Massachusetts is committed to protect coverage for residents of the state, and has established a transitional coverage program to ensure that residents’ health care coverage is not affected by any glitches arising from the implementation of the exchange.  By way of background, when things didn’t go as expected last fall, Massachusetts – with support from the federal government – created Transitional Coverage, which is a temporary Medicaid fee for service coverage program.  Currently, around 200,000 people are enrolled in the Transitional Coverage program, and the federal government has extended the authorization to keep that program going through the end of the year.  This means that people will be protected for the coming months, which is great news.  However, because so many people will be moving from the Transitional Coverage program into permanent, ACA-compliant coverage programs, it seems imprudent to say that there won’t be any glitches.  And even though it’s not looking like we’re going to have anywhere near the problems we had last fall, it’s still going to be a change, and in the beginning, it might be difficult for consumers to navigate.

8. What are some current challenges facing Massachusetts payors?

We’re living in a time of transition in the healthcare industry and there’s an incredible amount of pressure and demand to make healthcare more affordable. This is challenging everyone in the healthcare industry from health plans, to physician groups, to hospitals to figure out how to achieve a vision where quality, affordable healthcare is available to all people.  Blue Cross Blue Shield Massachusetts is developing creative and innovative ways of managing these changes, particularly around the way we pay for healthcare services rendered to our members.  But it’s a time of change, that’s for certain.

9. Do you think there should be more transparency related to the Attorney General’s settlement with Partners HealthCare? 

That’s a hard question to answer.  There has been a lot more transparency in this state than there might be in others.  We have the Health Policy Commission, and the fact that there’s a venue in which this matter was discussed and reviewed is a great thing.  But consolidation is one of the big changes that I was alluding to.  The drive for more accountability related to healthcare spending is certainly a contributing factor to healthcare systems looking to integrate, collaborate, and in some cases, merge.  Providers are under pressure to gain efficiencies, to coordinate care better, and to save dollars, and I think there’s a belief in some parts of the healthcare world that large systems are best equipped to realize these goals.  But I think, too, that we don’t know the answer to that question yet. Nevertheless, I believe that the consolidation in Massachusetts’s healthcare marketplace foreshadows what we’re going to see happen in the rest of the country in the upcoming years.

10. Do you have any advice for any young lawyers who are interested in pursuing a path in healthcare policy? 

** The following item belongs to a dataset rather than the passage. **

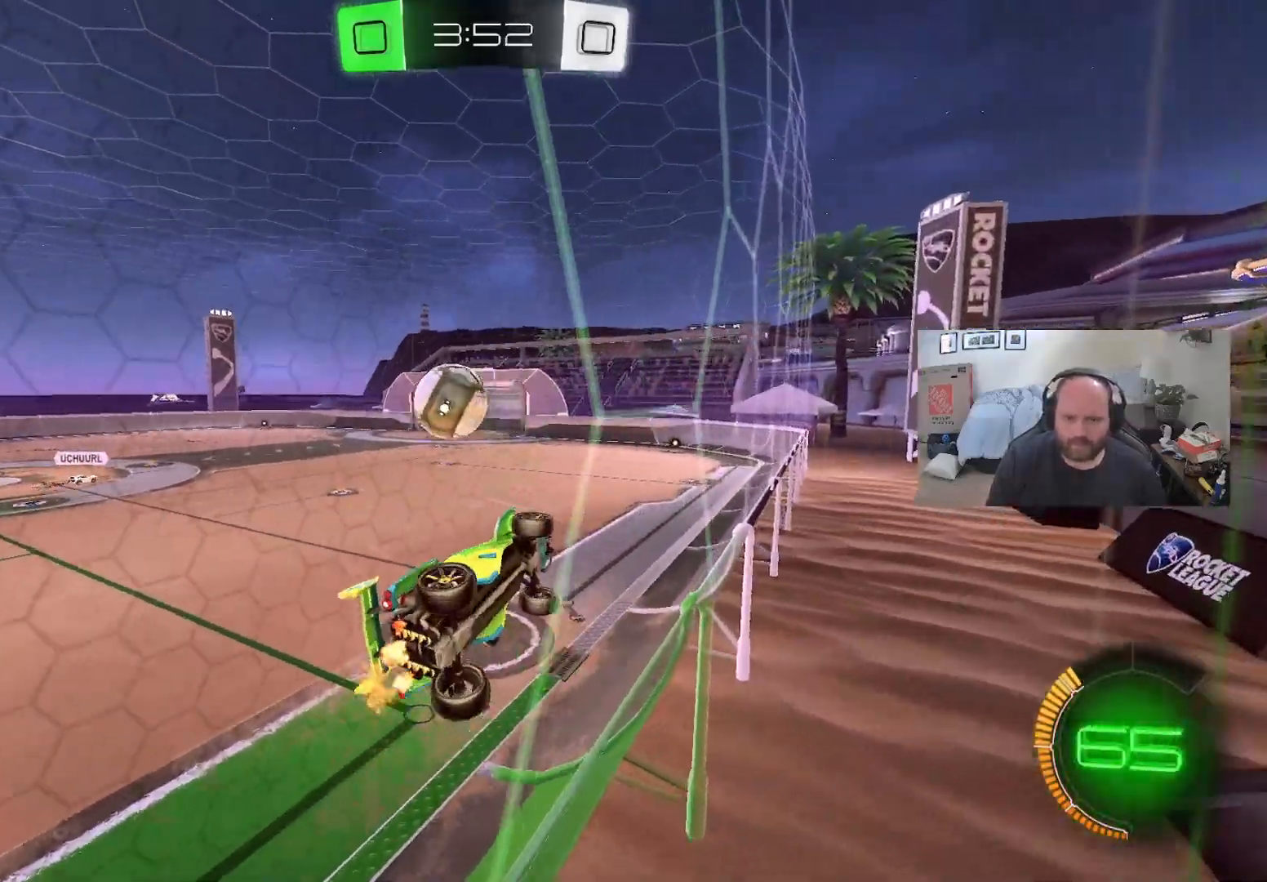
{"buttons": ["L1", "R2"], "left_stick": "center", "right_stick": "center", "events": [[17, "L1", "down"], [17, "X", "up"], [467, "left_stick", "center"]]}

I would encourage people who are interested in policy to pursue public service.  I think that the experience and perspective one gains by working in the public sector is invaluable. And we need smart, committed folks to consider making public service part, if not all, of their career path.  There’s really nothing like it, both the opportunities that it creates and the learning that you gain from working inside the system.


Maggie Schmid, Esq. is an associate at Donoghue, Barrett, & Singal, P.C..  Prior to working for Donoghue, Barrett, & Singal, Ms. Schmid interned at Massachusetts Executive Office of Health and Human Services.  She also worked for the U.S. Department of Health and Human Services, Office of the General Counsel, Public Health Division during her third year of law school.  Ms. Schmid received her law degree from The Catholic University, Columbus School of Law in Washington, D.C., where she was a Note and Comment Editor on the Journal of Contemporary Health Law and Policy.  She received her undergraduate degree from Kenyon College.